The bill, H.R. 4105, was introduced by Rep. Christopher Cox, (R-CA), the House policy chairman, on Monday and represents a merger of versions of the Internet Tax Freedom Act, approved 41-0 by the commerce committee on May 14, and by voice vote by the judiciary committee on June 17. The approved bill is aimed at marrying the two committees' previous bills.


For three years, the bill guarantees tax-free Internet access, prohibiting state and local governments from imposing taxes on Internet access charges. It also prevents multiple or discriminatory taxes on the Internet and preserves the sales-tax-free treatment of remote purchases to the full extent that exists today for Internet and mail-order transactions. Finally, the act guarantees global free trade on the Internet and supports creation of a commission to study taxation of Internet commerce and to make recommendations to Congress.


According to Cox, co-author with Senator Ron Wyden (D-OR) of the original Internet Tax Freedom Act, which was introduced in March last year, the bill has undergone a number of changes since it was introduced.


"Most notably," he said, "the legislation has been altered to reflect state and local concerns and now reflects a balanced compromise between the national interest in protecting this burgeoning marketplace and the importance of guarding against erosion of the state and local treasuries."

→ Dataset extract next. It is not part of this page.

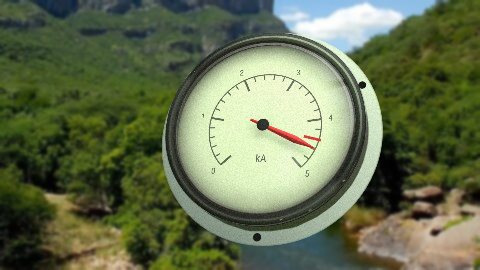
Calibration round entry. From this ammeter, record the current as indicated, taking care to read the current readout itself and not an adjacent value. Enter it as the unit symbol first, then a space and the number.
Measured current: kA 4.6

For example, the bill contains a grandfather clause that allows eight states that already tax Internet access to continue doing so. The eight states are Connecticut, Wisconsin, Iowa, North Dakota, South Dakota, New Mexico, Tennessee and Ohio. However, Texas and South Carolina, which originally collected these taxes, recently asked to be excluded form this clause and joined the moratorium.


The bill now has the support of the National Governors' Association, National Conference of Mayors, National Conference of State Legislatures, Association of Counties and National League of Cities.

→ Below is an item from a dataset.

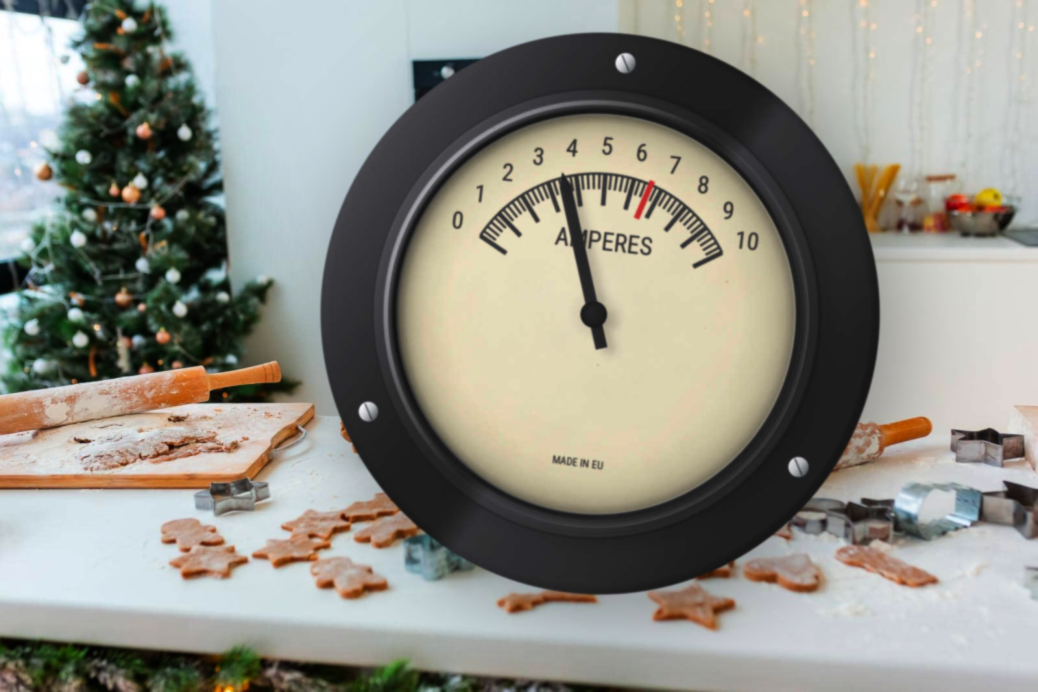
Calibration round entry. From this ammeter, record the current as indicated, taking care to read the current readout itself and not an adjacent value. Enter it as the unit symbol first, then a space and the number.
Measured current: A 3.6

The Direct Marketing Association welcomed this version of the bill.


"This bill gives us protection from new taxes on the Internet for at least three years while we work out what the relationship between states and local governments and regulation of the Internet should be," said Richard Barton, senior vice president of congressional relations at the DMA.

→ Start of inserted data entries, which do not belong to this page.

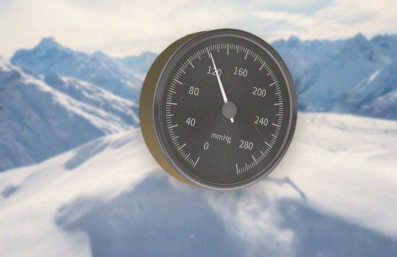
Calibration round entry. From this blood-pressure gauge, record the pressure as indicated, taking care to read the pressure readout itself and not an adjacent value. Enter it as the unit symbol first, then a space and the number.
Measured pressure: mmHg 120
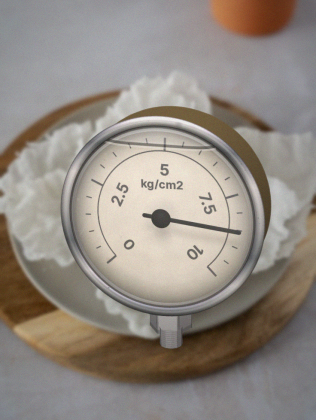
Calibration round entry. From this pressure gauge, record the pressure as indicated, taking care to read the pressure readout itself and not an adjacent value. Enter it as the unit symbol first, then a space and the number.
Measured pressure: kg/cm² 8.5
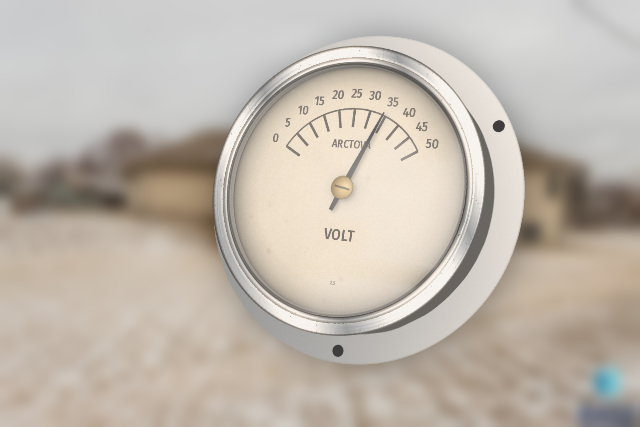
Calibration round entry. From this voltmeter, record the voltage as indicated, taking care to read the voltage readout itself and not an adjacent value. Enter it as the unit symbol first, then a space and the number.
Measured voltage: V 35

The DMA supported the original Cox-Wyden Internet Tax Freedom Act, but had troubles with another version Cox rewrote to please governors. The DMA, for example, did not like his idea of creating a commission, consisting mostly of state and local officials as opposed to business leaders, which would have been responsible for creating a method for collecting use taxes on all sales -- Internet and mail order alike. The commission would not have had to make any decisions by super-majority vote. The DMA feared the result could be a national sales tax for direct-marketed goods.


The new version, according to Barton, includes the addition of a commission that would require a super majority before it can make any recommendations. "We felt that this is fair, because anything as controversial and as complex as this needs to have a pretty broad concensus on the commission," he said.


In order for the bill to be implemented, it must be approved by the Senate. But, according to Cox spokesman Paul Wilkinson, it will pass. "We expect Senate approval in the coming weeks so that the president can sign the bill, which he has endorsed, this summer," Wilkinson said.


"The U.S. Commerce Department recently told us that the number of


Internet users and the number of Web pages are doubling every 100 days. Protecting Internet users from discriminatory and multiple taxation on a national and international basis will insure the continued vitality and growth of this dynamic new medium," said Cox.